**Task prompt**:
Below are the records; restate word for word the lines from the first through the one containing "right front paw: (772, 345)", and only those.

**Saved entries**:
_____
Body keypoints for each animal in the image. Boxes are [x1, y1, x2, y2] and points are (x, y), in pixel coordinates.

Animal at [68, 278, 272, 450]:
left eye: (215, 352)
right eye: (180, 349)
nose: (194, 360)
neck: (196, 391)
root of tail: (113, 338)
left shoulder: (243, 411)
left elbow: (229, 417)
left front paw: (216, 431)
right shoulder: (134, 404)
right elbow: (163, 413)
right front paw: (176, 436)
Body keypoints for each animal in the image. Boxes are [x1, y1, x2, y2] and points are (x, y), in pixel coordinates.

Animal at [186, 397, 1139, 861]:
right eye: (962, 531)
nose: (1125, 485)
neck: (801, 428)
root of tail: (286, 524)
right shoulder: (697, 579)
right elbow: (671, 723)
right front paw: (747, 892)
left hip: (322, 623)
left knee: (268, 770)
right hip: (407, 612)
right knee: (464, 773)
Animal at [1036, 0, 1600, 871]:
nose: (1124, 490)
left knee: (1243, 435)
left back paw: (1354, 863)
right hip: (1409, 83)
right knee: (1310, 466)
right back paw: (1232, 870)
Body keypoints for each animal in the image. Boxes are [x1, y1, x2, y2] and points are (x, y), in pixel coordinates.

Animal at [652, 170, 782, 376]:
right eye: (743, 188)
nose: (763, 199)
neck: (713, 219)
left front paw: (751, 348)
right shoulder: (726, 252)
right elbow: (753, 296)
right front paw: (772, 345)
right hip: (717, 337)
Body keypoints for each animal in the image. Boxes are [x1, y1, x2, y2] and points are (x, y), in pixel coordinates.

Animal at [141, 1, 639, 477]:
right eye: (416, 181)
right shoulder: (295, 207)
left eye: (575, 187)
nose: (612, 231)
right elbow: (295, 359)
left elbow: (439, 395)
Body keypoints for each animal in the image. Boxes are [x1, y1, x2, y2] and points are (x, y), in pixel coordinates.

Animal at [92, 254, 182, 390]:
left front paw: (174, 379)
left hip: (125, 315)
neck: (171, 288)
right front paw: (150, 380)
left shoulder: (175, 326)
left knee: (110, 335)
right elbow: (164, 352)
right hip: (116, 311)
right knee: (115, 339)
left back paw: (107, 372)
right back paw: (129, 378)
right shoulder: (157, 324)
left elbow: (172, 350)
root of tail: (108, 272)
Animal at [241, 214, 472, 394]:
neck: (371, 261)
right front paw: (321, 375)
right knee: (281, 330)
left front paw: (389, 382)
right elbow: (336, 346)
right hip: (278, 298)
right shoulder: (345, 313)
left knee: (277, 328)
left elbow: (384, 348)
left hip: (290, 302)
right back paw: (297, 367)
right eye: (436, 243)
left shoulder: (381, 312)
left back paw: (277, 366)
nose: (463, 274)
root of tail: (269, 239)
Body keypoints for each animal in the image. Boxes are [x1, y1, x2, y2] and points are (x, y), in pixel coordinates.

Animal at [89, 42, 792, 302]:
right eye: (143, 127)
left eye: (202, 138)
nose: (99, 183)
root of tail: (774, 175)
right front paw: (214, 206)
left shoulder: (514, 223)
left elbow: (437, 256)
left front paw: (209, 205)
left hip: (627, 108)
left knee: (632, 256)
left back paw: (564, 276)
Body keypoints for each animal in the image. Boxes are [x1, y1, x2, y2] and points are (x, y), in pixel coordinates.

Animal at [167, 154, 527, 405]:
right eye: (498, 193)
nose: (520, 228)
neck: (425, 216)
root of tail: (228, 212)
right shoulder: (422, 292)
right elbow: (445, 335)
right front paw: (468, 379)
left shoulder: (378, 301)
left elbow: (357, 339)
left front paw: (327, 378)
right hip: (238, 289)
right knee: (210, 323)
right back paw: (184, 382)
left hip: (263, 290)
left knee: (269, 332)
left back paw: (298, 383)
_____
**The completed task**:
Body keypoints for each animal in the image. Boxes are [x1, y1, x2, y2] and points are (x, y), in pixel coordinates.

Animal at [68, 278, 272, 450]:
left eye: (215, 352)
right eye: (180, 349)
nose: (194, 360)
neck: (196, 391)
root of tail: (113, 338)
left shoulder: (243, 411)
left elbow: (229, 417)
left front paw: (216, 431)
right shoulder: (134, 404)
right elbow: (163, 413)
right front paw: (176, 436)
Body keypoints for each animal in the image. Boxes are [x1, y1, x2, y2] and points are (x, y), in pixel coordinates.

Animal at [186, 397, 1139, 861]:
right eye: (962, 531)
nose: (1125, 485)
neck: (801, 428)
root of tail: (286, 524)
right shoulder: (697, 579)
right elbow: (671, 723)
right front paw: (747, 892)
left hip: (322, 623)
left knee: (268, 770)
right hip: (407, 612)
right knee: (464, 773)
Animal at [1036, 0, 1600, 871]:
nose: (1124, 490)
left knee: (1243, 435)
left back paw: (1354, 863)
right hip: (1409, 83)
right knee: (1310, 466)
right back paw: (1232, 870)
Body keypoints for each animal in the image. Boxes are [x1, y1, x2, y2] and points are (x, y), in pixel coordinates.

Animal at [652, 170, 782, 376]:
right eye: (743, 188)
nose: (763, 199)
neck: (713, 219)
left front paw: (751, 348)
right shoulder: (726, 252)
right elbow: (753, 296)
right front paw: (772, 345)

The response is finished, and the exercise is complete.